小説 川崎サイト

 

土俗の集い

川崎ゆきお



 夜中奇声が聞こえる。動物の鳴き声ではない。人間の声だ。
 その声を聞いた特定の住人は引き寄せられる。吉田もその一人だ。
 奇声は山の方から聞こえてくる。
 山間の新興住宅地で高層マンション群が山より高く聳え建っている。
 トンネルができたため、市街地と近くなった。だからできた住宅地で、ニュータウンだ。
 奇声は山間の奥側の山から聞こえてくる。さすがのその先の山間は道を通すのが難しく、トンネルを掘って抜けたとしても、このニュータウンほどの平地がない。
 吉田は毎週のように奇声や妙な音を聞いている。今夜こそ見に行こうと思い立った。
 山間の奥に斜面を削って強引に建てたマンションがある。その山より建物のほうが高い。奇声はその先の開発されていない山からだ。
 吉田は山に入った。
 道などない。
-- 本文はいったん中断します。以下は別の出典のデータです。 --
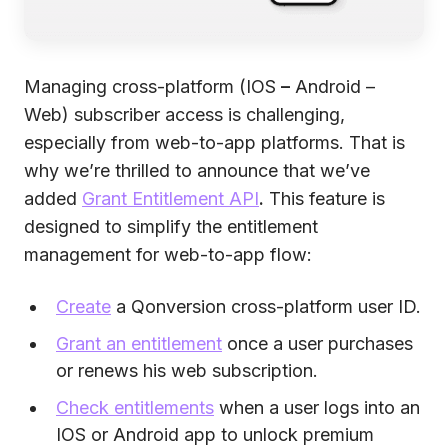
Managing cross-platform (IOS
–
Android –
Web) subscriber access is challenging,
especially from web-to-app platforms. That is
why we’re thrilled to announce that we’ve
added
Grant Entitlement API
.
This feature is
designed to simplify the entitlement
management for web-to-app flow:
Create
a Qonversion cross-platform user ID.
Grant an entitlement
once a user purchases
or renews his web subscription.
Check entitlements
when a user logs into an
IOS or Android app to unlock premium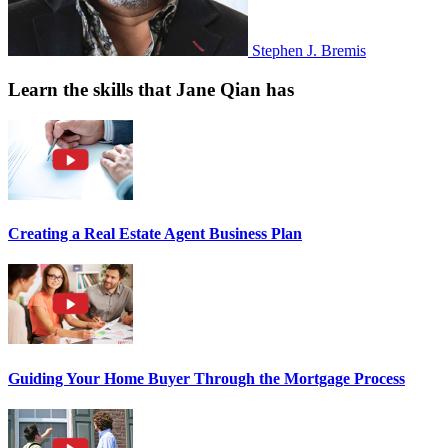
Stephen J. Bremis
Learn the skills that Jane Qian has
Creating a Real Estate Agent Business Plan
Guiding Your Home Buyer Through the Mortgage Process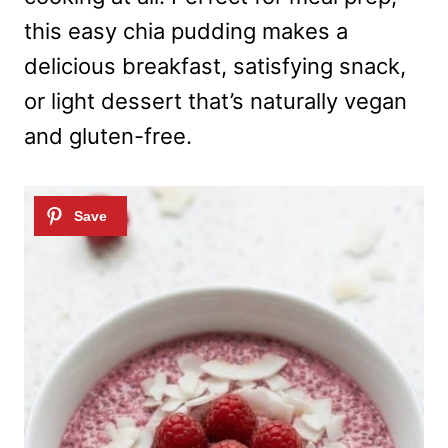
this easy chia pudding makes a
delicious breakfast, satisfying snack,
or light dessert that’s naturally vegan
and gluten-free.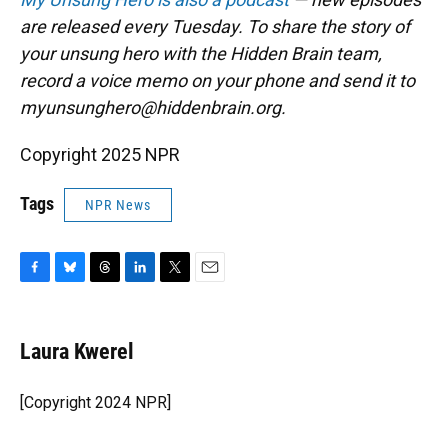
are released every Tuesday. To share the story of
your unsung hero with the Hidden Brain team,
record a voice memo on your phone and send it to
myunsunghero@hiddenbrain.org.
Copyright 2025 NPR
Tags
NPR News
F
B
T
L
T
E
a
l
h
i
w
m
c
u
r
n
i
a
e
e
e
k
t
i
Laura Kwerel
b
s
a
e
t
l
o
k
d
d
e
o
y
s
I
r
[Copyright 2024 NPR]
k
n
そこから先はなにもないためだ。
 吉田が、あそこからではないかと思い当たるものがある。下からもよく見える巨木があるからだ。
 また奇声がした。
 方角的にはやはりあの巨木からだ。
 道は自然にはできない。吉田が歩いている山道は林業時代に作られたものだろう。
 巨木の下に来ると、奇声の正体が分かった。これを吉田が確認したかったのだ。
 巨木の下に小さな石仏があり、その前に十人近い人が集っていた。
 吉田が近づくと、招き入れてくれた。
 全員白装束でフルフェイスのヘルメットのような面を被っている。だから、全員かなりの大頭だ。
 リーダーが、なにやらゴニョゴニョ呪文か祝詞のような節回しでリズムを作り、ある間合いで全員奇声を上げている。
 よく聞くと「そうだそうだ、そのとーり」と聞き取れた。
 吉田もそれに参加する。
 そして儀式が終わり、雑談になる。
 当然吉田は、これは何の儀式かと聞いた。
 結論を先に言うと、土俗ごっこらしい。
 昔からあった土着の風習ではなく、最近作ったものらしい。
 御神体は目の前の巨木で、その分身のようなものを只今制作中とか。
 世話役の一人が白い着物を吉田に渡した。代金は次でよいとか。この着物に紋章をつけたいらしいが、只今考案中とか。
 被りものに関しては時間がかかるので、しばらく待ってくれとのこと。
 制作費は前払いのようで、ストックがないので、何とかしたいとのこと。
 つまり、和紙の張りぼてではなく、発泡スチロールでできないものかと、検討中とか。
 しかし、巨木信仰なので、やはりここは和紙でないと雰囲気がでないとかの意見があり、暗礁に乗り上げられているようだ。
 この儀式はニュータウンの管理下にはなく、勝手にやっていることなので、参加者が減れば、自然消滅するようだ。
 吉田はその趣旨に賛同し、新たにできた土俗儀式にすすで参加した。
 なくしていた何かが埋まるような気がしたからだ。